Effective July 26, the following State Historic Sites will be placed in ‘caretaker status’:

  • Centenary SHS, Jackson
  • Fort Jesup SHS, Many
  • Fort Pike SHS, New Orleans
  • Marksville SHS, Marksville
  • Plaquemine Lock SHS, Plaquemine

 Los Adaes and Winter Quarters State Historic Sites were placed in ‘caretaker status’ last year. Visitors to these seven sites will have to contact the sites prior to their visit. Programs at these Historic Sites, as listed on the Louisiana State Parks’ on-line Calendar of Events, will be cancelled. It is always recommended that visitors call ahead, when planning to attend a program, to confirm that the program is still occurring.

For more information regarding Louisiana State Parks, visit http://www.lastateparks.com.
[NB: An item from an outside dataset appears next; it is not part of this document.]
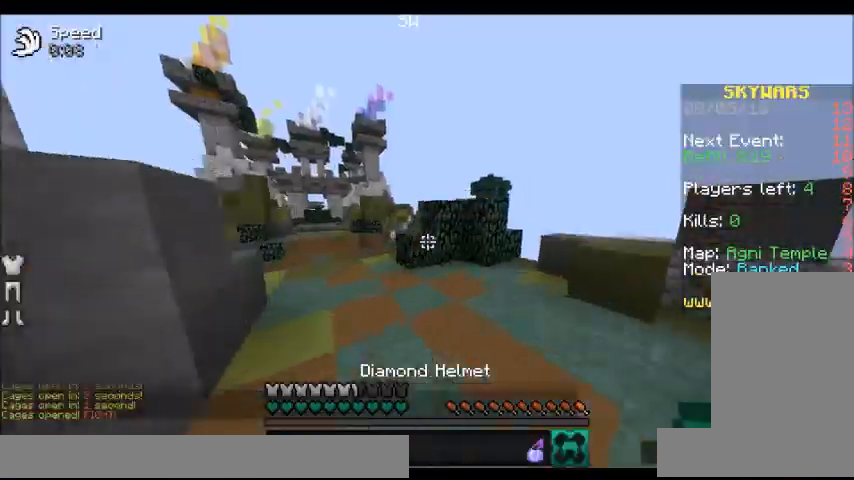
{"keys": [], "mouse": []}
About Plaquemine Lock State Historic Site

As a distributary of the Mississippi River and a route to the heartland of Louisiana through the Atchafalaya Basin, Bayou Plaquemine was used as a navigable artery centuries before the age of European exploration. From the early 1700s, Bayou Plaquemine served as a commercial transport route, promoting settlement and economic prosperity in southwest and northern Louisiana via the Atchafalaya, Red and other rivers. The Plaquemine Lock was designed by Colonel George W. Goethals (1858-1928), the assistant to the chief engineer of the U.S. Army Corps of Engineers. Goethals later gained distinction as chairman and chief engineer of the Isthmian Canal Commission for the design and construction of the Panama Canal. When completed in 1909, the lock was significant for having the highest fresh water lift of any lock in the world -- 51 feet -- and a unique engineering design that utilized a gravity flow principle. The gates were later modernized by the installation of hydraulic pumps. The lock served its purpose well by providing a short-cut from the Mississippi River into Louisiana's interior. By 1925, Bayou Plaquemine had become the northern terminus of the Intracoastal Canal system. Increased river traffic during and after World War II put a severe strain on the lock's capacity and demand increased for a larger lock at Port Allen. In 1961, a larger set of locks began operating at Port Allen and the Plaquemine Lock was closed after 52 years of service. Thirteen years after closing the lock, the Corps of Engineers supervised the construction of the present levee across the mouth of Bayou Plaquemine at the Mississippi River, giving the historic old structure greater stability and providing flood protection, while closing off access to the Mississippi River through Bayou Plaquemine. In 1972 the Plaquemine Lock structure was placed on the National Register of Historic Places, an honorary designation for significant historic sites. In addition to the lock, the area includes the Gary James Hebert Memorial Lockhouse, which serves as a museum and visitors center. Hebert worked to prevent the destruction of the lock by the Corps of Engineers and campaigned to have the area preserved as a historic site. Facilities also include a stylized adaptation of the Lockmaster's house which provides open-air pavilion space to display various water craft used when the lock was operational.